My first exposure to violent art is a painting done by Juan Luna called Spoliarium. It's a painting that is shown to each and every young Filipino student, even in his tenderest years. It depicts a scene in a Roman gladiator coliseum, where dead gladiators are being dragged by other men. It's not necessarily a realistic portrait; the bodies are not proportionate nor are their formations in possible arrange. It's an exaggeration that only meats out the hideous twists and grotesqueness of the situation. Above what's literally seen in the portrait is a nationalistic ache, a courageous exposé of the collective experience in the Philippines. That is art --- violent yet beneath such violence, is a passion, a history, a resonating and clear message.

Zack Snyder's 300 is very similar with Luna's masterwork. 300 is teaming with exaggerations --- mountains of disfigured corpses; limbs flying out in the air like dandelion seeds in search for fertile grounds, fresh wounds exposed like badges of honor. Comparing a Hollywood film to a painting might raise eyebrows but the reason why I saw the comparison fit was because despite the plenty similarities, 300 fails to be anything more than pretty pictures of violence. Underneath the initial shock or delight of seeing men fight to their deaths, there's really nothing. It's that --- frames of a graphic novel put into motion with no real depth but plain "cool."

300's racial stereotyping, its ineptitude in fashioning the Battle of Thermopylae as a modern narrative, its questionable artistic themes (freaks are evil, muscular pecs and perfect abs are good) are attributable to Frank Miller. It's something I really can't comprehend --- there's a near-pious reverence to Miller's art that almost all directors who try to adapt his work (including Robert Rodriguez in Sin City (2005)) has a fervent duty to replicate his art. Snyder, whose first feature is a remake of George Romero's Dawn of the Dead (2004; probably his only contribution to the genre is to turn zombies into hyperactive sprinters), makes every scene look like it belongs in the pages of a glorified graphic novel rather than in a darkened movie theater.

The rest of the film's failures I attribute to Snyder. He's out to prove something, yet in so doing overkills the concept. The film is mostly eye-straining. He edits like a madman; and the fight sequences are butchered to the point of ridicule. True, when Snyder tries to ape Peter Jackson with vistas teaming with goons and monsters, there's still a momentary sense of awe. However, when the fights actually happen, he focuses on thrusting limbs and swords, then just before you relish the lethal blow, cuts to the next muscular limb slashing, then again cuts, resulting in complete incomprehension. It's quite inutile which is only further emphasized with Snyder's indulgent use of slow motion; quite funny I thought as Snyder puts into slow motion the movement of a Spartan from one victim to another, then puts into real time the actual slash and blow (the abundance of the gimmick, the misappropriation of such only weakens, annoys, and cheapens).

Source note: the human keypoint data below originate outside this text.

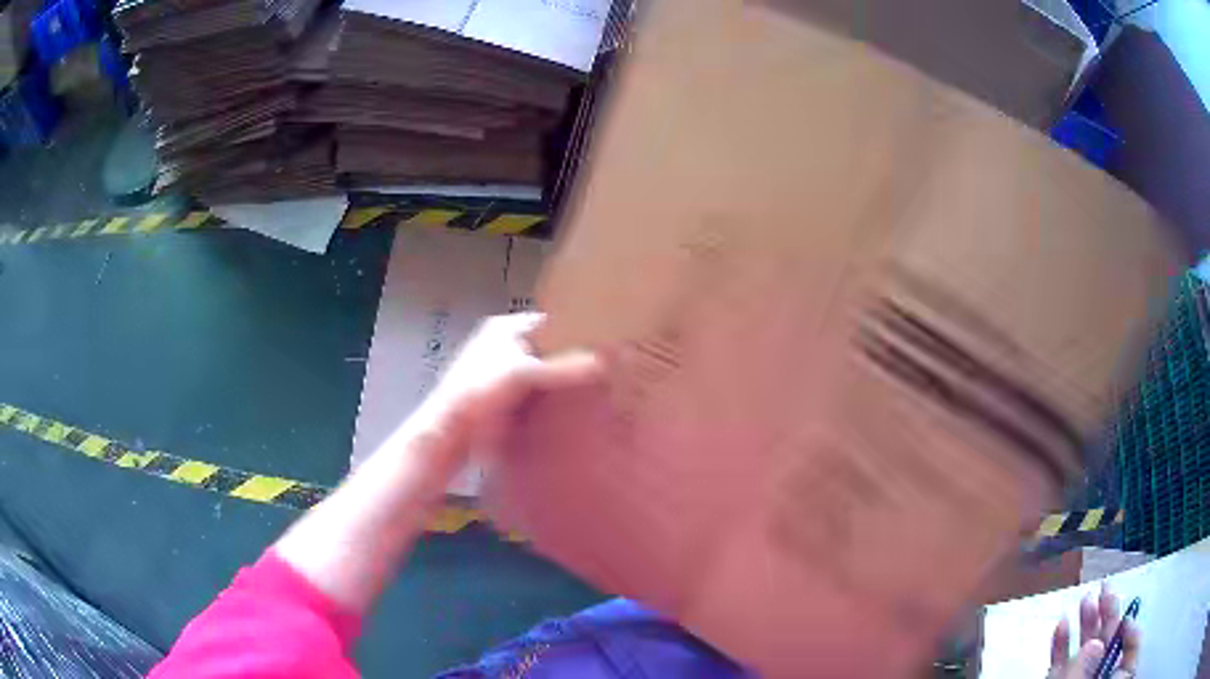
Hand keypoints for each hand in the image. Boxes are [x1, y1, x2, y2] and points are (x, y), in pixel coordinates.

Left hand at [412, 312, 602, 458]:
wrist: (447, 436)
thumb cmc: (477, 393)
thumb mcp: (522, 375)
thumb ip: (564, 368)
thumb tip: (607, 361)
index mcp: (506, 328)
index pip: (551, 321)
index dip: (577, 330)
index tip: (608, 342)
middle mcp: (505, 345)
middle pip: (550, 349)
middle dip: (574, 359)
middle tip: (610, 369)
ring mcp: (504, 374)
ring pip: (544, 373)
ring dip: (565, 383)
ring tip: (602, 389)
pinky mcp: (506, 400)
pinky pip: (538, 396)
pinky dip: (553, 401)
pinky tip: (576, 410)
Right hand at [1047, 586, 1140, 678]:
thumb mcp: (1130, 665)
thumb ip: (1133, 643)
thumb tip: (1126, 620)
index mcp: (1113, 666)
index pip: (1115, 636)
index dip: (1113, 612)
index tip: (1110, 590)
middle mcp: (1096, 672)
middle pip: (1097, 641)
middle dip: (1097, 614)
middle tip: (1098, 588)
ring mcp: (1079, 678)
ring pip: (1077, 651)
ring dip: (1080, 626)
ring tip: (1083, 600)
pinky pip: (1058, 667)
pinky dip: (1058, 647)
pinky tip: (1061, 626)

300 can be seen as overtly political (against American imperialism, or for Bush's wishes to bring in more troops to Iraq). However, its political message is drowned by the film's boorish trappings. It's an inevitable trade-off; especially when the message is skewed by cultural ignorance (in exchange for aesthetic coolness), racial sanctification (the Spartans are all perfect Caucasian specimens, as opposed to the evil Persian army --- a mixture of Black, Arabic, Asian, Indian and the freakishly indeterminable), political incorrectness (Xerxes as bald drag queen diva; his voice lowered to further the fearsomeness of this macho gay), and bad filmmaking (I need not explain this more).

Again, there is nothing more to be gathered, not even the typical lessons of the actual Battle of Thermopylae (a rousing point, a morale-booster for the brave yet hugely outnumbered), nor the evident emotions or humanity of a desperate situation. It's all gloss, unjustified spurting of blood and floating of glowing embers, and loud yet empty battle cries. I'd rather stare at Luna's painting for the entire duration of the film, than be maligned by this mess pretending to be art.